- [What you are asked to do] Could you give back exactly the lines below from the one with "Image 2 (168" through the one with "Image 3 (336", without a single picture?

- [Material provided]
────────────────────────────────────────
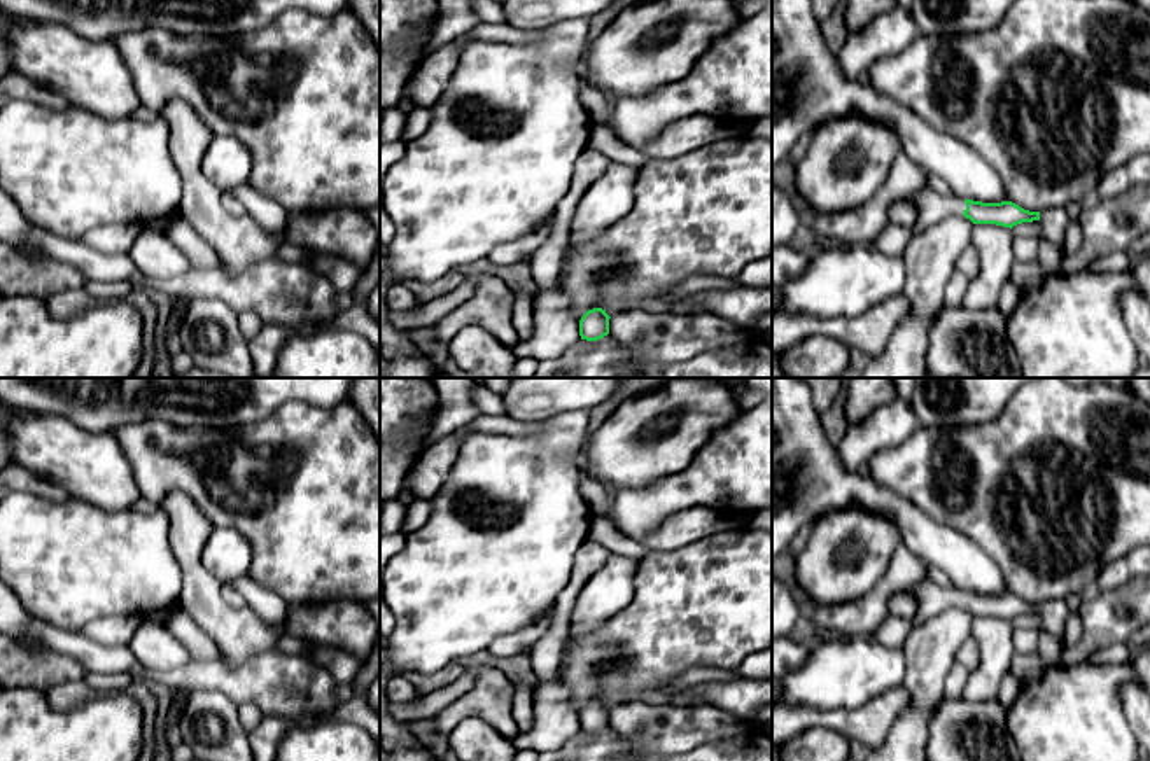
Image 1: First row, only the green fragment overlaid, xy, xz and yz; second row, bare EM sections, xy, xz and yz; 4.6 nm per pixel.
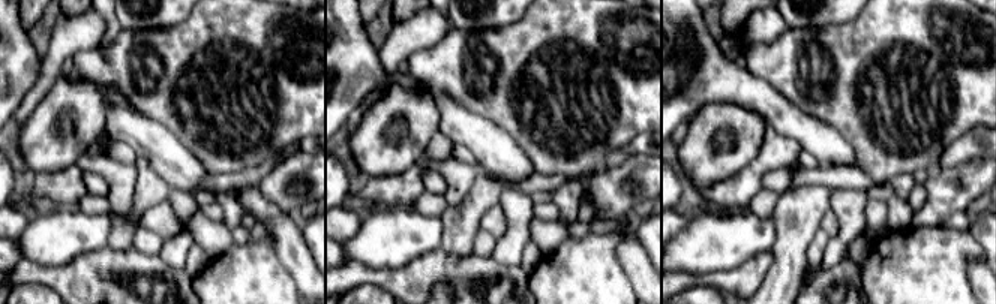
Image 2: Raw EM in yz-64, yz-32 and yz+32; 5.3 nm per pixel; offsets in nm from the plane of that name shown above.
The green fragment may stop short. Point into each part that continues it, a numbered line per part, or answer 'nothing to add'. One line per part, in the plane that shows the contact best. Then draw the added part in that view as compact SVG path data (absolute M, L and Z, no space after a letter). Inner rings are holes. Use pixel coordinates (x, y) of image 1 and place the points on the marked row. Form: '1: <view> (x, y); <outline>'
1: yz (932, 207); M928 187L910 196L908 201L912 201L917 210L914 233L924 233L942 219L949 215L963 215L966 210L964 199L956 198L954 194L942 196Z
────────────────────────────────────────
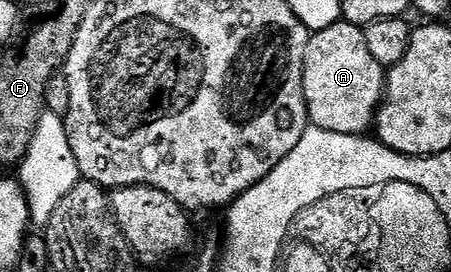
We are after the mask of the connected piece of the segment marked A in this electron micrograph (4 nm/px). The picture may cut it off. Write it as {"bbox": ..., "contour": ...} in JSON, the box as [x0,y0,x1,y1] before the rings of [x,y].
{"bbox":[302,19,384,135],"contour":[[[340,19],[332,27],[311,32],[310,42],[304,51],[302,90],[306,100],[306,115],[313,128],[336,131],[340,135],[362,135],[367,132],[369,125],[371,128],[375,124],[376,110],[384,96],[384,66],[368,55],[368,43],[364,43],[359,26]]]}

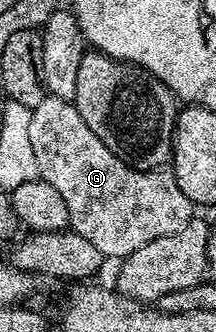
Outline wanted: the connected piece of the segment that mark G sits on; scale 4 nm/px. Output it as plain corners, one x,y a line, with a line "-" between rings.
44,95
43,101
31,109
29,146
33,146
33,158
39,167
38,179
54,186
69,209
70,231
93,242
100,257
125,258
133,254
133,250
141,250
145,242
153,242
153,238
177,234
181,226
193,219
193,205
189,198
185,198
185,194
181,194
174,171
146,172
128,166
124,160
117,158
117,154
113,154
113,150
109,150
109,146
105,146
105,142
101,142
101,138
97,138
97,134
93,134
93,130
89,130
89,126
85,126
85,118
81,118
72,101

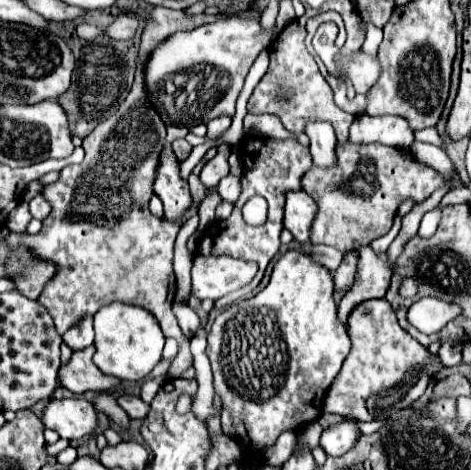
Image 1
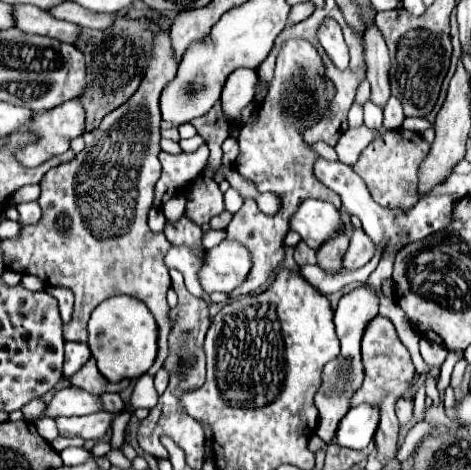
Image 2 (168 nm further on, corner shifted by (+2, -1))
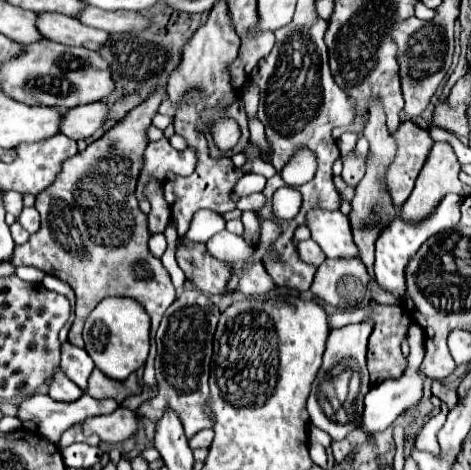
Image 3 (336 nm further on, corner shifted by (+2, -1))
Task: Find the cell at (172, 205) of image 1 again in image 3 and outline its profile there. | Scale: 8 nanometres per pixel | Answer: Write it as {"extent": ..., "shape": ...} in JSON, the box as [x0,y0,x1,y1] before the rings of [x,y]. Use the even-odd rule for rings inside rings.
────────────────────────────────────────
- [Solution]
Image 2 (168 nm further on, corner shifted by (+2, -1))
Image 3 (336 nm further on, corner shifted by (+2, -1))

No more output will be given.